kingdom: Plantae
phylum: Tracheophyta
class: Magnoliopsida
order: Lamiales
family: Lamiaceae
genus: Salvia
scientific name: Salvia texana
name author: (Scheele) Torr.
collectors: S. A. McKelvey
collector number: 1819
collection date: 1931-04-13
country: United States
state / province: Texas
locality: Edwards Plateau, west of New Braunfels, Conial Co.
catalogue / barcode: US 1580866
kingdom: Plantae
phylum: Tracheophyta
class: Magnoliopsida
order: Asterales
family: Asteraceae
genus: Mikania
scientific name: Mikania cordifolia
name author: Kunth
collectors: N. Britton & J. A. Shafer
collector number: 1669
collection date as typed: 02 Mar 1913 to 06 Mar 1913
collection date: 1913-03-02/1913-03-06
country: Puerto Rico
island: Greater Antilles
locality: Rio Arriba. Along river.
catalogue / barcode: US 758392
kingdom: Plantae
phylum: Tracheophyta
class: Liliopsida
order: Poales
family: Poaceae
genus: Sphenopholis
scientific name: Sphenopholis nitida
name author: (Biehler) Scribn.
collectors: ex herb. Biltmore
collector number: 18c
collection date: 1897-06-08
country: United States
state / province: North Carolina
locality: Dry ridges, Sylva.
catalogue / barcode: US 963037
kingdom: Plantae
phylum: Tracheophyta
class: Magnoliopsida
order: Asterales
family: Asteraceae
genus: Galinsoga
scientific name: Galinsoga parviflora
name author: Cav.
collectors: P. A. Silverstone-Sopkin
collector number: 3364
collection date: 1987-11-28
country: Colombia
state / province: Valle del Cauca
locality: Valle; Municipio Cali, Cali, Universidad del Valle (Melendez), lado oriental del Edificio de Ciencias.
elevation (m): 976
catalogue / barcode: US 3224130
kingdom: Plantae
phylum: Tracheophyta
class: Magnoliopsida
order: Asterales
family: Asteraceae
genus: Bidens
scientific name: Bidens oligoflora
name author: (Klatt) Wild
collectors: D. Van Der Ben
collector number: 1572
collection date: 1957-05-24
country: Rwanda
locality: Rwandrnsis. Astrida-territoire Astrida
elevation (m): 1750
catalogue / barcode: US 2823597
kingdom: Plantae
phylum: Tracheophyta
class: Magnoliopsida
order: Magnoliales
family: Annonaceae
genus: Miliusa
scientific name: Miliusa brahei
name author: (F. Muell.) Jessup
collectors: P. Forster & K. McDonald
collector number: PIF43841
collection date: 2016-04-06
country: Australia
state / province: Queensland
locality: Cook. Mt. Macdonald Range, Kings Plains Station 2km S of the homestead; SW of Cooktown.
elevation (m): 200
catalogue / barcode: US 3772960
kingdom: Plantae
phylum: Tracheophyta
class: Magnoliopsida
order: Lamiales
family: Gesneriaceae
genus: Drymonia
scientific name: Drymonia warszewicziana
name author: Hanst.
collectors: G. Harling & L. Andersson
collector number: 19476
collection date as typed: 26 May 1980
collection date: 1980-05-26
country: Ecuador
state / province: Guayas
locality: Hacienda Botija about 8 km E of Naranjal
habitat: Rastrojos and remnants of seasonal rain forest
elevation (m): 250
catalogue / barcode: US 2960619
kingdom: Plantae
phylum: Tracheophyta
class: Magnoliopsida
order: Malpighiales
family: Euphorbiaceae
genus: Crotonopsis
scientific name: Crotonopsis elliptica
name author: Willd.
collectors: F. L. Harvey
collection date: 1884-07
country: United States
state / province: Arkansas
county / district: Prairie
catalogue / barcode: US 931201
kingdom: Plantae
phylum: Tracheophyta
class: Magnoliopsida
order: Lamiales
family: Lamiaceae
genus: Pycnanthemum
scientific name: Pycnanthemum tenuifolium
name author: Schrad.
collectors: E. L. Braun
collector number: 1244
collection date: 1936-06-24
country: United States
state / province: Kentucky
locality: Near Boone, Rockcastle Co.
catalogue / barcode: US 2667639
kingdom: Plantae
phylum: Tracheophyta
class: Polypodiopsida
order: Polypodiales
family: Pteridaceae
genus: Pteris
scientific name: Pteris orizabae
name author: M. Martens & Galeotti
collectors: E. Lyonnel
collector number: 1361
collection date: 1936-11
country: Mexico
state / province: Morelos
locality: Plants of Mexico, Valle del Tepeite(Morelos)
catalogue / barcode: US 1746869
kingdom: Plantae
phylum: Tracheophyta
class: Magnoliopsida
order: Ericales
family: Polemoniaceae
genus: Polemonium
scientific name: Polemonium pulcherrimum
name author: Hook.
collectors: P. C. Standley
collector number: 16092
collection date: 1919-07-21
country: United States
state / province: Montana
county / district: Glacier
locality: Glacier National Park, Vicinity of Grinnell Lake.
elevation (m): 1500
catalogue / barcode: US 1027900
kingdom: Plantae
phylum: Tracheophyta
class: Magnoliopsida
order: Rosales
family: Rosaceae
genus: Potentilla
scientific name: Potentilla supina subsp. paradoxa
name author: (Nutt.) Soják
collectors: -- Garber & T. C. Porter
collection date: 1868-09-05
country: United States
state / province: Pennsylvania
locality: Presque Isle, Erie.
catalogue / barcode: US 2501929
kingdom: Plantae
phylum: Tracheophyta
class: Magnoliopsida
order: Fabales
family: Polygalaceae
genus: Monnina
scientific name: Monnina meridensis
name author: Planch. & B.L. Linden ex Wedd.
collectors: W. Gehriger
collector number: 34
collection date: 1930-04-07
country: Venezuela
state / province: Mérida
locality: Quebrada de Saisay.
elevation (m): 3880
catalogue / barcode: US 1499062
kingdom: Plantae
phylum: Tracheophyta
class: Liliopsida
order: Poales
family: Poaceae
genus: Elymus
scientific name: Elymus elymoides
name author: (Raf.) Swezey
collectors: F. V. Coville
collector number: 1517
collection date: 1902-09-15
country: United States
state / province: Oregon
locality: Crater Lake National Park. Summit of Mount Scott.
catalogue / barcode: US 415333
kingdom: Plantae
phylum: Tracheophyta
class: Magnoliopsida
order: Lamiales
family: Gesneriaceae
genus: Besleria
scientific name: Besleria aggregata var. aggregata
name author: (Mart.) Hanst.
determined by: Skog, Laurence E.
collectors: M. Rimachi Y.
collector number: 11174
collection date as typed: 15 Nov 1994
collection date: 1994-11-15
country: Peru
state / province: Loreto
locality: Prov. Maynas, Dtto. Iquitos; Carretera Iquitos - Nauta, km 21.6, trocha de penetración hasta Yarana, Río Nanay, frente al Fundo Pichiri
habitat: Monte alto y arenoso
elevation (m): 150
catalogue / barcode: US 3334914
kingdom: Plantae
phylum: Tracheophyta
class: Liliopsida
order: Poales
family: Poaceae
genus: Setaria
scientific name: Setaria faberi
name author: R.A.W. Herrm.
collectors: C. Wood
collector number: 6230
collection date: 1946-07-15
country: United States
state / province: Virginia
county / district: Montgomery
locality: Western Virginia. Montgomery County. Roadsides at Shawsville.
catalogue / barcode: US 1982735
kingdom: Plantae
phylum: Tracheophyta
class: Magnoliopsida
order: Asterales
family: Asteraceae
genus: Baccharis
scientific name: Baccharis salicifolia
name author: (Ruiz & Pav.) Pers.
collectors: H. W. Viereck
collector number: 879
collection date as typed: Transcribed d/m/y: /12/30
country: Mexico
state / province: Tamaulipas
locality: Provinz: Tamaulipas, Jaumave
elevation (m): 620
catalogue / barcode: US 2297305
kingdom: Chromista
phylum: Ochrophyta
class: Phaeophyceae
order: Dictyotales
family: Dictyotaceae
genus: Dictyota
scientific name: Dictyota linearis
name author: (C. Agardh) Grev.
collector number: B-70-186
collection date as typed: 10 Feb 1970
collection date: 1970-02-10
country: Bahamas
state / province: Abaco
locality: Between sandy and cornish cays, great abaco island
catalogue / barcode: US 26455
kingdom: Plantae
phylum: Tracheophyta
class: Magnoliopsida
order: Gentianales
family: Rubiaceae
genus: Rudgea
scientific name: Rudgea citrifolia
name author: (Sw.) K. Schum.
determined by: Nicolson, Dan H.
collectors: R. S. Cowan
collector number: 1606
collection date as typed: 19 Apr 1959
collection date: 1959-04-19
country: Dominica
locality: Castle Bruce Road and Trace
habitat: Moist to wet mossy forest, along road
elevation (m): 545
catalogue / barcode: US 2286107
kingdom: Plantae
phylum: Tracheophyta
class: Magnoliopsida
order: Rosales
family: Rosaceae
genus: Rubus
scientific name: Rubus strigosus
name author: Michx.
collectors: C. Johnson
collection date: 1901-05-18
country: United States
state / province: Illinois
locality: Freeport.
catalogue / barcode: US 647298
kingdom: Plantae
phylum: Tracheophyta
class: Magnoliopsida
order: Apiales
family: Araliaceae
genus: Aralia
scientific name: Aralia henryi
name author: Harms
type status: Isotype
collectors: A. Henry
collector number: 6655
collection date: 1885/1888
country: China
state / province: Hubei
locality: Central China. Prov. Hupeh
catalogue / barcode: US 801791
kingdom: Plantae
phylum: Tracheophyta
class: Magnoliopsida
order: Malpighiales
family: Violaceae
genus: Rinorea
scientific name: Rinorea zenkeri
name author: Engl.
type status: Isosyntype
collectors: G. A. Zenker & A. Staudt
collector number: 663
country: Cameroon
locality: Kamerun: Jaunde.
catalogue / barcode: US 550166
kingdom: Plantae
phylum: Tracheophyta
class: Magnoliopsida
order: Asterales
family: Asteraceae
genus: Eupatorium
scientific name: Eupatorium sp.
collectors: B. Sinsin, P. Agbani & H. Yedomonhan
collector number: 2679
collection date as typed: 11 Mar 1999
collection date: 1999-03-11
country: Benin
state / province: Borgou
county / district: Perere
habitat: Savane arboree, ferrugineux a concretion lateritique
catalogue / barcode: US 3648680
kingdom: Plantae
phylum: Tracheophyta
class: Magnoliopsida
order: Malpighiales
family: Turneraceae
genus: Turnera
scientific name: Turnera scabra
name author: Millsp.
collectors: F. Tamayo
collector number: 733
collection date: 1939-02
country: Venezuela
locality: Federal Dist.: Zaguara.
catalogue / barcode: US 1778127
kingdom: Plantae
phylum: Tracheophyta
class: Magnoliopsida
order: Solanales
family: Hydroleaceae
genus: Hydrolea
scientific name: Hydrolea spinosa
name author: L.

• • •

Exercise brief
Rewrite the stretch from the line containing "country: Benin" through the end of the records, swapping "catalogue" for "catalog" and leaving everything else unchanged.

Task output
country: Benin
state / province: Borgou
county / district: Perere
habitat: Savane arboree, ferrugineux a concretion lateritique
catalog / barcode: US 3648680
kingdom: Plantae
phylum: Tracheophyta
class: Magnoliopsida
order: Malpighiales
family: Turneraceae
genus: Turnera
scientific name: Turnera scabra
name author: Millsp.
collectors: F. Tamayo
collector number: 733
collection date: 1939-02
country: Venezuela
locality: Federal Dist.: Zaguara.
catalog / barcode: US 1778127
kingdom: Plantae
phylum: Tracheophyta
class: Magnoliopsida
order: Solanales
family: Hydroleaceae
genus: Hydrolea
scientific name: Hydrolea spinosa
name author: L.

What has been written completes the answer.